Prêt à agir, Terann s'avança avec parcimonie. Il entendit la rivière avant de l'apercevoir. Les bruits menaçants cessèrent avant même qu'il n'arriva à leurs origines. Soudain, il vit une forme sombre sur le rivage en amont de sa position. Avançant son globe, celui-ci éclairait une silhouette, découpée dans le ciel noir par les éclats des deux pleines lunes. L'inconnu, relevé de toute sa hauteur, tenait à bout de bras un yenge à l'aide d'une lance de fortune, qui avait transpercé sa carapace. Un pendentif reflétait la lumière des lunes au rythme de ses mouvements. La créature usait de ses dernières forces pour tenter de se libérer : ses affreuses pattes cartilagineuses gesticulaient en tout sens, avec frénésie. Les pinces, capables de couper net un homme adulte, claquaient dans le vide, à la recherche de chairs à trancher. Les cris d'agonie du crustacé se mêlaient aux grognements du combattant et au claquement des tenailles qui résonnaient en écho dans la nuit autrement silencieuse. Son adversaire tint bon et donna un soubresaut à son arme, ce qui la fit entièrement traverser la créature dans un craquement sonore. Le yenge tressauta une dernière fois, puis s'affaissa sur la lance. La silhouette, la jeta au loin, le yenge toujours accroché, puis s'assit et soupira. Seulement alors, elle remarqua le globe de lumière. Celui-ci éclaira le visage fatigué et luisant d'une femme, qui semblait plus ou moins du même âge que Terann. Elle se releva alors prestement en le voyant, et sortie un couteau dans la foulée, d'un geste autant rapide que naturel. Le mage leva les mains en signe de paix.

« Peu nombreux sont ceux qui peuvent se sortir indemnes d'une confrontation avec ces horribles crustacés, flatta-t-il.

– Montrez votre visage » ordonna la femme, visiblement peu sensible à de tels compliments.

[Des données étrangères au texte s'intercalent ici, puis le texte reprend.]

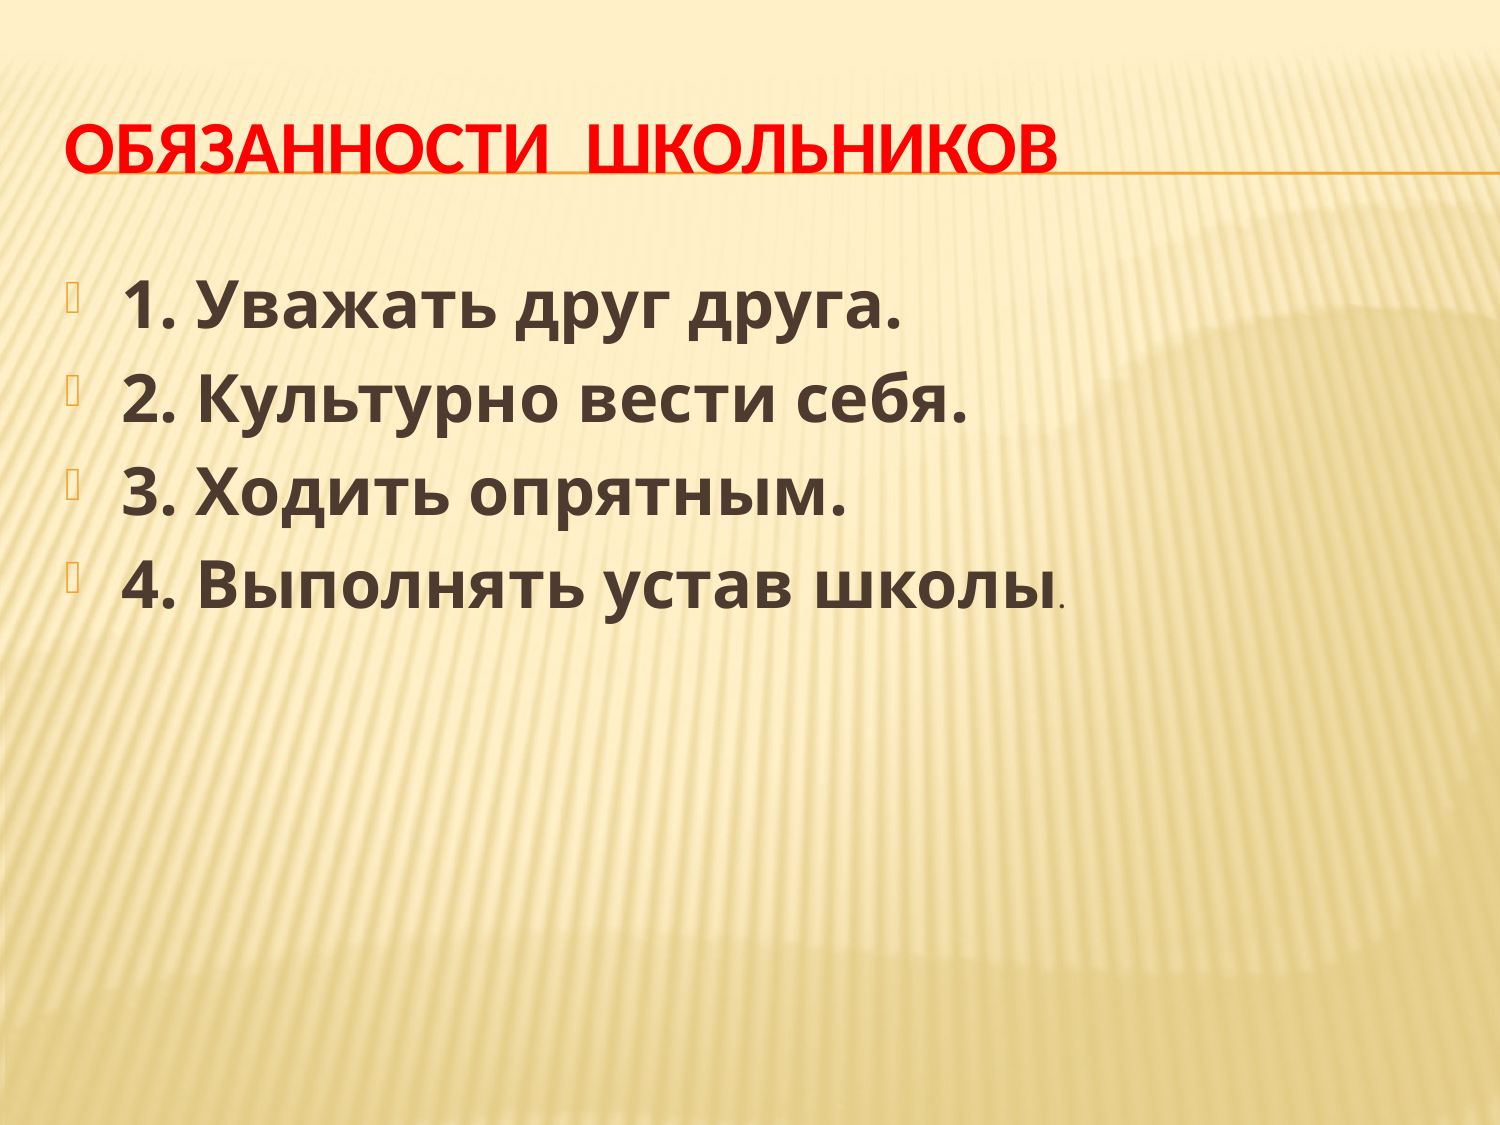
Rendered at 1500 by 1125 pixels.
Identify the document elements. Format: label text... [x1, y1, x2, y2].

Terann ne reconnut pas son accent, alors même qu'il passait le plus clair de son temps dans une auberge qui rassemblait des voyageurs venant des quatre coins des Treize Duchés.

« Bien sûr. »

Il bougea légèrement ses doigts et le globe alla se placer aux côtés de la guerrière. À présent, celle-ci se trouvait plongée dans les ténèbres de la nuit. Elle eut devant les yeux un homme à la peau pâle, au visage fin et aux lèvres charnues. Une couleur bleue recouvrait ses cheveux longs et sa courte barbe. Elle sursauta quand elle vit le globe bouger.

« Je pensais que c'était une torche alchimique, mais c'est de la magie ! Je vous ai enfin trouvé ! ».